Convidados do festival de cinema, no qual exibem seus novos filmes, os diretores Abbas Kiarostami (à esquerda) e Amos Gitai são amigos há 20 anos: premiados pelo mundo, eles ainda travam batalha para serem aceitos em casa Michel Filho
O iraniano Abbas Kiarostami e o israelense Amos Gitai encontram-se a convite do GLOBO
Eles vivem em países antagônicos, com profundas
diferenças políticas e ideológicas, mas são a prova viva de que a
convivência é possível e não deveria ser decidida dentro de gabinetes
fechados. De volta ao Brasil como convidados da 36ª Mostra de São Paulo,
que segue até o dia 1º de novembro, o israelense Amos Gitai e o
iraniano Abbas Kiarostami aproveitam a coincidência de agendas para,
reunidos pelo GLOBO, renovar os laços de amizade e a admiração mútua que
nutrem um pelo outro há quase 20 anos.
— Amos faz filmes sobre a
vida, com os quais me identifico muito — diz Kiarostami, por trás dos
indefectíveis óculos escuros, sobre o autor de “O Dia do Perdão” (2000),
após um almoço com o amigo, na tarde de anteontem, na capital paulista.

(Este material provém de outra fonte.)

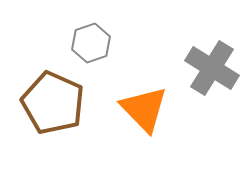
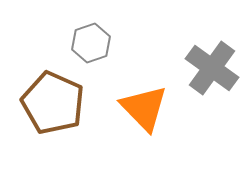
gray cross: rotated 4 degrees clockwise
orange triangle: moved 1 px up
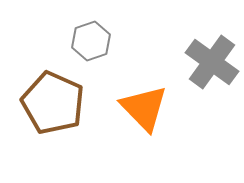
gray hexagon: moved 2 px up
gray cross: moved 6 px up
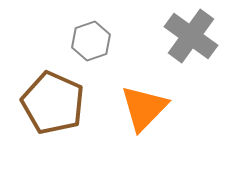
gray cross: moved 21 px left, 26 px up
orange triangle: rotated 28 degrees clockwise
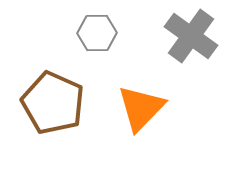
gray hexagon: moved 6 px right, 8 px up; rotated 18 degrees clockwise
orange triangle: moved 3 px left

— Não sinto afinidade por muitos diretores conterrâneos, o que reforça a
ideia de que não é a língua, a religião ou a cultura que diferenciam as
pessoas.
— O que gosto nos filmes do Abbas é o ritmo. Em cinema,
por pressão do mercado, tende-se a acelerar o ritmo da narrativa. O que o
cinema de Abbas diz é: “Pare! Observe os detalhes, eles funcionam como
pequenas metáforas” — devolve Gitai para o realizador de “O gosto da
cereja” (1997). — Para ele, o espectador não é um consumidor, mas um
intérprete. Toda grande obra de arte abre espaço à interpretação.
Premiados
em grandes festivais internacionais, respeitados por críticos e
admirados por cinéfilos mundo afora, os dois cineastas ainda travam
batalhas para serem aceitos em casa. Gitai já irritou muito os
israelenses mais conservadores, com revisões de temas caros ao país,
como o extremismo religioso (“Kadosh”, 1999), a guerra contra a Síria e o
Egito (“O Dia do Perdão”, 2000) e os sangrentos bastidores da criação
do estado de Israel (“Kedma”, 2002).
— Como cidadão, obviamente
tenho opiniões muito fortes sobre o país, que amo profundamente. Nem
sempre sou obrigado a concordar com o tipo de política, interna ou
externa, praticada pelo governo israelense — justifica o diretor de 62
anos, arquiteto de formação, que descobriu a inclinação para o cinema
depois que seu helicóptero foi abatido por soldados sírios durante a
Guerra do Yom Kippur, em 1973. — Vi um companheiro morrer em minhas
mãos. Decidi que não iria mais passar o resto da minha vida desenhando
hotéis de luxo.
Kiarostami, por sua vez, insiste em contar
histórias que oferecem uma visão poética da sociedade iraniana, há mais
de três décadas vivendo enclausurada pelo obscurantismo do regime dos
aiatolás. Palma de Ouro em Cannes, “O gosto da cereja”, por exemplo,
causou alvoroço entre os iranianos por sugerir uma aproximação com o
tema suicídio. Suas produções estão banidas das telas do país há 15
anos.
Os filmes do diretor feitos depois da posse do presidente
linha-dura Mahmoud Ahmadinejad foram rodados fora do país, com atores
estrangeiros: “Cópia fiel” (2010), laureado em Cannes com o prêmio de
melhor atriz (Juliette Binoche), na Itália; e “Um alguém apaixonado”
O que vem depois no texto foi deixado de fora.